Assim que recebi meu primeiro par de óculos coloquei no rosto e não tirei mais. Sempre ouvi dizer que as pessoas se incomodam em usar, mas não foi o meu caso. Usei todos os dias. Estando em casa, no trabalho, ou onde quer que fosse, eu não pensava em tirar meus óculos.

Quando comecei o uso, várias pessoas faziam comentários a respeito de como eu estava parecendo. Muitos diziam que eu parecia mais inteligente. Eu não achava nada demais os comentários e nunca me chamaram muita a atenção.

No entanto, após pedir demissão e minha rotina mudar, os óculos foram ficando cada vez mais de lado. Foi em uma viagem de meses que percebi que usar o tempo todo dava mais trabalho do que vantagens.
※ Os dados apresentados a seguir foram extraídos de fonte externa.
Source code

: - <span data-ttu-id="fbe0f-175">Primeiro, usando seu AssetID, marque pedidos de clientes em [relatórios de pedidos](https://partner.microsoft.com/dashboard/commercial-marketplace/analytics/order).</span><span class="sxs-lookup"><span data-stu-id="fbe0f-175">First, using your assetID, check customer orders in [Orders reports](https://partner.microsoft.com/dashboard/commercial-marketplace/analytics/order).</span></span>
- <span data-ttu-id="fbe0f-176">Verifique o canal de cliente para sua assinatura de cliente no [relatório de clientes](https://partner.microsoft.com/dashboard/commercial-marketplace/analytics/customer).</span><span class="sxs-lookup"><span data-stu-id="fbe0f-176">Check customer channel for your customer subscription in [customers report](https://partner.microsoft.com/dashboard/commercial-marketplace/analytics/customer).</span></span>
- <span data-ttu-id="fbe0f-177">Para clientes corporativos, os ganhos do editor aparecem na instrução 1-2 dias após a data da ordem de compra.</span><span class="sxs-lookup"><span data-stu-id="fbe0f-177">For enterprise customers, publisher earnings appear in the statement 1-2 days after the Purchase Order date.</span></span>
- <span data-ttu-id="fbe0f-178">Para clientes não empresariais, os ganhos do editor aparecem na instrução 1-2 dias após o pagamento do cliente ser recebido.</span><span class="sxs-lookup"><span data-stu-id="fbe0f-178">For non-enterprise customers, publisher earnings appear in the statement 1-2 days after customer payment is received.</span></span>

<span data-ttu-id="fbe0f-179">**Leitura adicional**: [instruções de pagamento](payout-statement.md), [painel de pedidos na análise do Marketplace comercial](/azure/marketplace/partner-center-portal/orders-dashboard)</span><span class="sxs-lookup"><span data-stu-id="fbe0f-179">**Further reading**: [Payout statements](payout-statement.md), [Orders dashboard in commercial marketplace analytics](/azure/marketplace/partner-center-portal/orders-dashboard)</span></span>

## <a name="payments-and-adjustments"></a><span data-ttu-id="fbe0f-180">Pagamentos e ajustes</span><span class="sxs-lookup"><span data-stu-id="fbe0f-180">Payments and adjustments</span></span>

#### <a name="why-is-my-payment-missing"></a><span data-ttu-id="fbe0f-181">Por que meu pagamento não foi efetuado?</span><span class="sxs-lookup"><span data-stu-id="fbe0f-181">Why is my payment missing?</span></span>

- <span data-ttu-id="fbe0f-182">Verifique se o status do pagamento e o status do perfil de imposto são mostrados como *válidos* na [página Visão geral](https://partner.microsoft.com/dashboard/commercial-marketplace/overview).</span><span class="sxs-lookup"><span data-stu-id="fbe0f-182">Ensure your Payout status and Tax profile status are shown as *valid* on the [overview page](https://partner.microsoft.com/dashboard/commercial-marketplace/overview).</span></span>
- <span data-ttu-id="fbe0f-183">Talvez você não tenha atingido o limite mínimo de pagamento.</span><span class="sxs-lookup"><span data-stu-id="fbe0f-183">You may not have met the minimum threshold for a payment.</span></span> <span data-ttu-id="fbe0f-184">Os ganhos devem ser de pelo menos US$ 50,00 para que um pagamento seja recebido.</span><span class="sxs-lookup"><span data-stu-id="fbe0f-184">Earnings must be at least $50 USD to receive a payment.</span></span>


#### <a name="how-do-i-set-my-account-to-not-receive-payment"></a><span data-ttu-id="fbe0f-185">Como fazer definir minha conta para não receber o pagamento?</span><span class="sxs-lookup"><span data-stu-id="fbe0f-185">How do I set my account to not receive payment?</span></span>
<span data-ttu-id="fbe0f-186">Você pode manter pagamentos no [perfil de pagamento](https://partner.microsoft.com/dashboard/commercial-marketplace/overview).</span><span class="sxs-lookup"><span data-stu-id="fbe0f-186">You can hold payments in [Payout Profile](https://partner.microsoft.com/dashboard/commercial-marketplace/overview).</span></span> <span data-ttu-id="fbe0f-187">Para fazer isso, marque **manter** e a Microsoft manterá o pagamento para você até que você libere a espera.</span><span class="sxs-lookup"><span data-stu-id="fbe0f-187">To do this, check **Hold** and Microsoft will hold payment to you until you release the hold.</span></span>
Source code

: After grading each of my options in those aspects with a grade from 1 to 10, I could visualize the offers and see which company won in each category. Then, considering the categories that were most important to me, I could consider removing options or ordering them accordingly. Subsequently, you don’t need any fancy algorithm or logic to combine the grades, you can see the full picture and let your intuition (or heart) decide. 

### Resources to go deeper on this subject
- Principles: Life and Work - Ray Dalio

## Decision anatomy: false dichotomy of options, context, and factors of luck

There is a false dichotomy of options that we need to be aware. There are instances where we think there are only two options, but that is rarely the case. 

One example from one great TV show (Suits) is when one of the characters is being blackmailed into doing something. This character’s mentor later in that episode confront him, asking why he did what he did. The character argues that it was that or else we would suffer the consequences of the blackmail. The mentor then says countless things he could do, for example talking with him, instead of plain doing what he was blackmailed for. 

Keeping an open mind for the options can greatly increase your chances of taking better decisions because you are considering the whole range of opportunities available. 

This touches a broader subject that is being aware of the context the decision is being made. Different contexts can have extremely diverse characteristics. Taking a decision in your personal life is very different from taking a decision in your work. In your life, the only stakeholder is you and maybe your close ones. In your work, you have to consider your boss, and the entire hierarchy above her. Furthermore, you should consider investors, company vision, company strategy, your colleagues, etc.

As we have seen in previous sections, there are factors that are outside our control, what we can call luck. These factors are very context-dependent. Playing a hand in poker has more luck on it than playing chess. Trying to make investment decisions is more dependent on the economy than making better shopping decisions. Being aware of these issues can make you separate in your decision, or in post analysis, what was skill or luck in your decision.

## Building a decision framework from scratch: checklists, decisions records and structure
Fui parando de usar e percebendo uma reação muito diferente das pessoas. Os óculos me ajudam a ver o mundo de uma forma um pouco melhor. Por outro lado, eles parecem influenciar muito mais a forma que as pessoas me veem do que a forma que eu as vejo.

Cachorro usando óculos

Viajando sozinho e de óculos

Eu passei três meses viajando sozinho, pulando de cidade em cidade, de hospedagem em hospedagem e não ficando no mesmo hostel mais do que quatro dias. Neste curto período você se apresenta e diz adeus a várias pessoas. Quase que todos os dias.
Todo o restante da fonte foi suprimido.